16ft. Radisson camo canoe with 6 person or 660# payload. Rear is setup with a side motor jack for a 40# thrust trolling motor. I use it everywhere but it really comes into its own in a shallow river because it only drafts 3" of water with 200 lbs. in it. It only weights 85#.

It is nearly impossible to tip over even when the wife is flogging you with a paddle and your backed up to the last remaining dry inch of bow and only have an inch of free board left. Lol
JUST DO NOT STAND UP IN IT WHEN FLOATING DOWN A RIVER SIDEWAYS!


Outdoor Hub mobile, the outdoor information engine


----------



## Mister ED (Apr 3, 2006)

Seaarkshooter said:


> 16ft. Radisson camo canoe with 6 person or 660# payload...........
> 
> JUST DO NOT STAND UP IN IT WHEN FLOATING DOWN A RIVER SIDEWAYS!


I was just gonna ask, how in the H did you dump that canoe!!! But now I understand. 

I use a 13 or 14 foot sq stern Meyers Sportspal. Basically the same design as the Radisson that Seaark has. I've never used it on a moving river ... generally lake/pond/canal and have never had motor on it.


----------



## Fur-minator (Nov 28, 2007)

I use a 16 ft. square stern canoe. (unknown brand)

It works well for trapping and I use it in all types of water.


----------



## hillbillie (Jan 16, 2011)

Earlier this year I picked up a used Meyers Sportspal canoe model S11,excellant shape for $350
weight is only 48# and @ 56 years old I have no problem carrying it or loading in the bed of a pick-up myself.

The wife and I just done a float down the Mason Tract / S.Branch AuSable,she in her kayak and me in the canoe.I carried the cooler, fly rod and dry bag.Sort of a test run for waterfowl hunting and trapping.The canoe was very stable and handled great.I'm thinking fall / early winter with a pair of hip boots.

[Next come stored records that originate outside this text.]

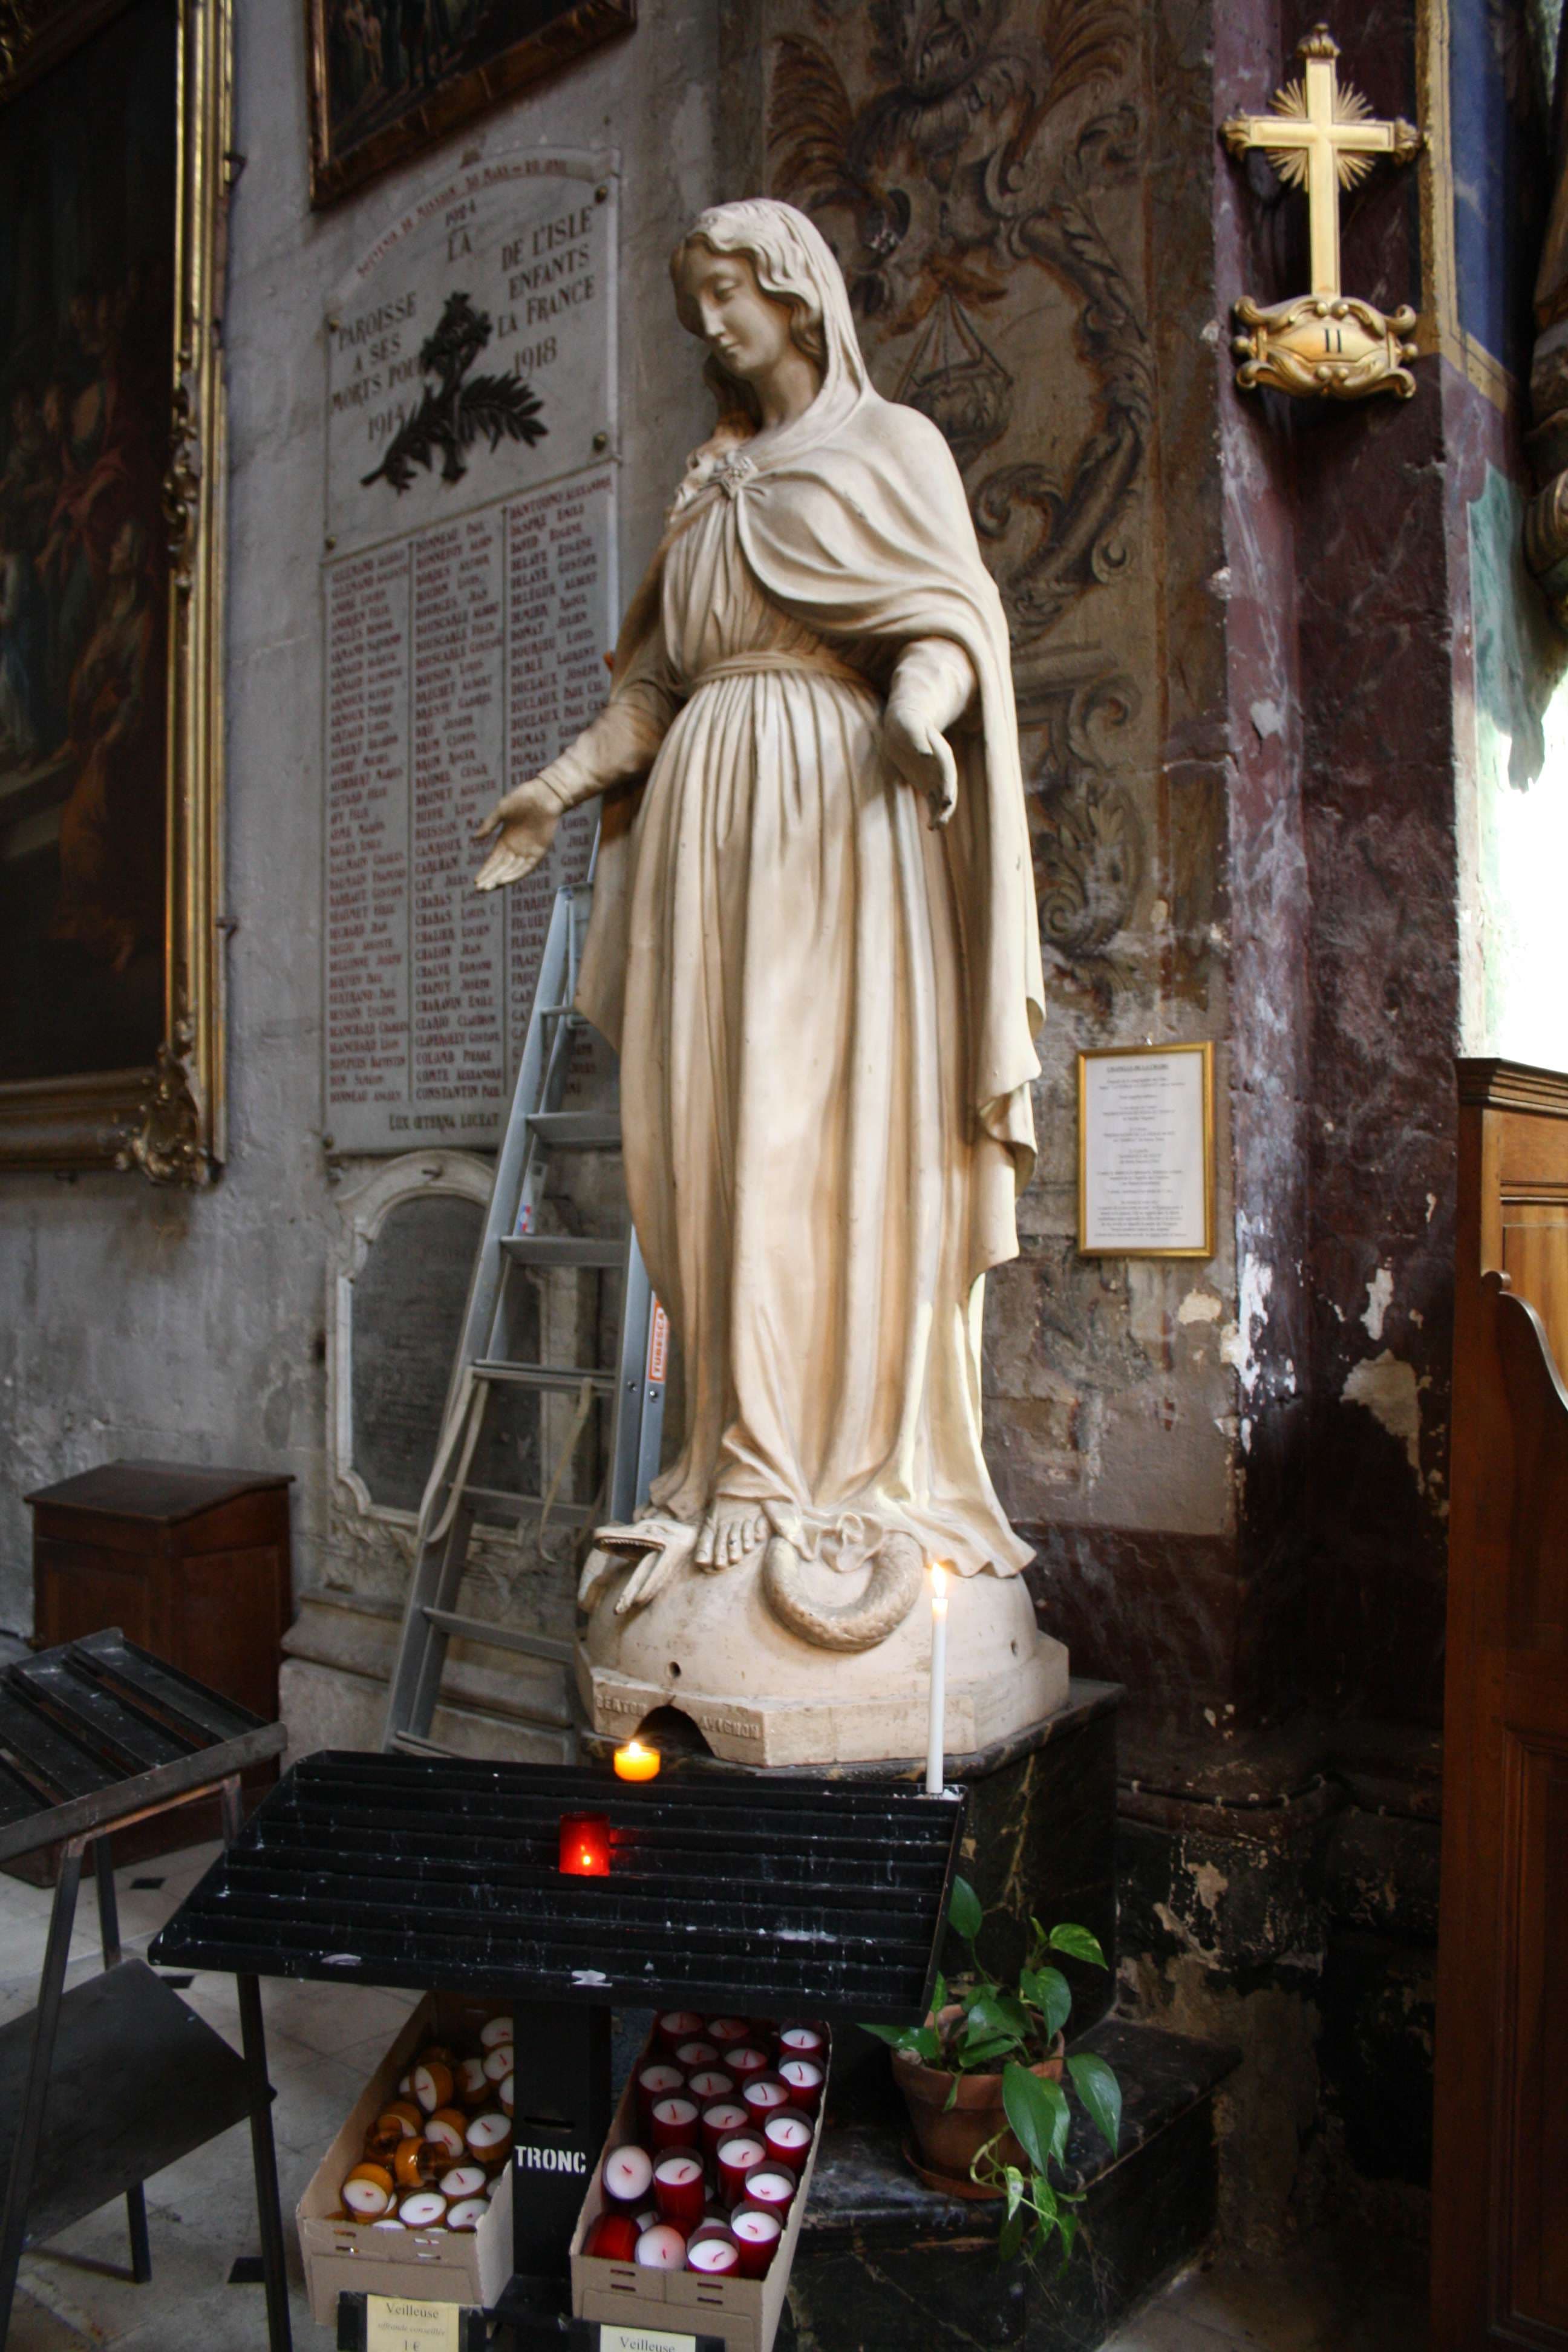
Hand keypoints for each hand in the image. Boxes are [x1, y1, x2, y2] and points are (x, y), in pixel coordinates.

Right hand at [472, 777, 560, 890]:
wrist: (544, 794)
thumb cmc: (522, 798)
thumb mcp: (501, 810)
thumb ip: (489, 824)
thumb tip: (475, 838)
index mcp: (504, 840)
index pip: (493, 860)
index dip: (485, 871)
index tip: (476, 882)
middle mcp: (515, 848)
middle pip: (501, 868)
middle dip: (490, 879)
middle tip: (480, 889)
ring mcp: (527, 851)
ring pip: (513, 870)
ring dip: (501, 879)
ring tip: (490, 887)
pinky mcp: (539, 851)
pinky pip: (527, 867)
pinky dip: (516, 874)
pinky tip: (505, 881)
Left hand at [883, 702, 957, 827]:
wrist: (904, 724)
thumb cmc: (907, 723)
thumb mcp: (910, 727)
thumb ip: (918, 740)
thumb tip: (925, 755)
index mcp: (942, 754)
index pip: (948, 773)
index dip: (948, 787)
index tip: (947, 801)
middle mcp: (943, 768)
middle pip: (948, 790)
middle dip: (946, 806)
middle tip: (941, 821)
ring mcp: (936, 777)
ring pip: (942, 800)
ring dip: (941, 814)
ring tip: (935, 828)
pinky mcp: (927, 785)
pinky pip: (933, 802)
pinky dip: (933, 814)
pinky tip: (930, 827)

I quietly floated (paddling only when necessary) past trout, ducks,raccoon,muskrats and deer.This was mid day,12 to 7 ,July 4th 90 degrees.Only seen five other groups floating the river.

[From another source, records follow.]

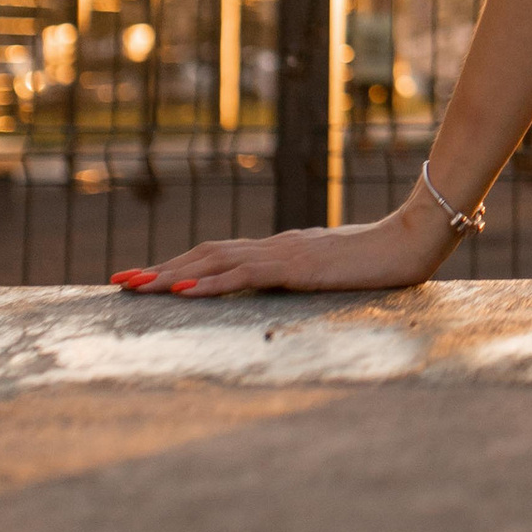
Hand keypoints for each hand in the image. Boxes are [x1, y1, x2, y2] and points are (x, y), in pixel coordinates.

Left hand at [112, 182, 455, 297]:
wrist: (412, 240)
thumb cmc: (383, 259)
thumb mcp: (335, 272)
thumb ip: (310, 274)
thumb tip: (293, 282)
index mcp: (282, 249)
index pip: (219, 255)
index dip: (179, 264)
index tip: (145, 277)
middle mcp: (274, 246)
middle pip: (204, 253)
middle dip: (159, 268)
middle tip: (118, 283)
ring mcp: (283, 254)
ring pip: (213, 260)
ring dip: (170, 273)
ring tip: (136, 286)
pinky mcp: (295, 266)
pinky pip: (242, 275)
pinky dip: (208, 282)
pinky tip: (182, 290)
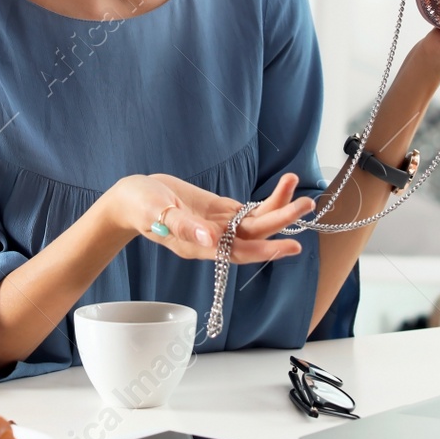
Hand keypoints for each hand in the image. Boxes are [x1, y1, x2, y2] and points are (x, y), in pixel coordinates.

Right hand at [107, 171, 315, 263]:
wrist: (132, 198)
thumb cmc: (139, 207)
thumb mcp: (156, 213)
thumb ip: (180, 226)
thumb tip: (208, 239)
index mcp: (200, 246)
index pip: (239, 252)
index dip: (266, 250)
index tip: (290, 246)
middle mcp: (215, 240)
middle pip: (255, 234)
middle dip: (282, 220)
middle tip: (307, 204)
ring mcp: (220, 226)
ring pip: (256, 222)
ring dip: (279, 207)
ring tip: (298, 186)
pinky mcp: (221, 212)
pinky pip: (249, 210)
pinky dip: (267, 200)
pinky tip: (284, 189)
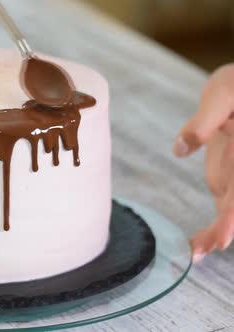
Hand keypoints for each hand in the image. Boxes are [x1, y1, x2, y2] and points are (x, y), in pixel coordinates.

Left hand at [173, 64, 233, 262]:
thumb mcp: (224, 92)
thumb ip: (204, 120)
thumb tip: (181, 149)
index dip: (233, 213)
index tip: (223, 236)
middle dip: (226, 228)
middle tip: (203, 249)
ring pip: (232, 211)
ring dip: (217, 234)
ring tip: (195, 252)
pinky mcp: (229, 179)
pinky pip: (224, 208)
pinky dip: (213, 227)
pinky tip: (195, 244)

For more info Goggle: Sportspal canoe 

Now I need to find a small gas motor


----------



## motorcityhtps (Mar 1, 2010)

The rectangle floats, but the 4hp is a turd on that thing :lol: I even caught a bucketmouth out in the heat yesterday. I imagine that it would scream on a square stern though. Time for craigslistdetroit/barter 

Thanks for the help guys.


----------



## Beaverhunter2 (Jan 22, 2005)

I have a 13' Golden Hawk with the motor mount. Won it in the 1991 MTA Raffle. It's had a hard life but I love it.

John


----------



## motorcityhtps (Mar 1, 2010)

Beaverhunter2 said:


> t's had a hard life but I love it.


With the numbers you put up I can only imagine the abuse your poor canoe has to endure :lol:


----------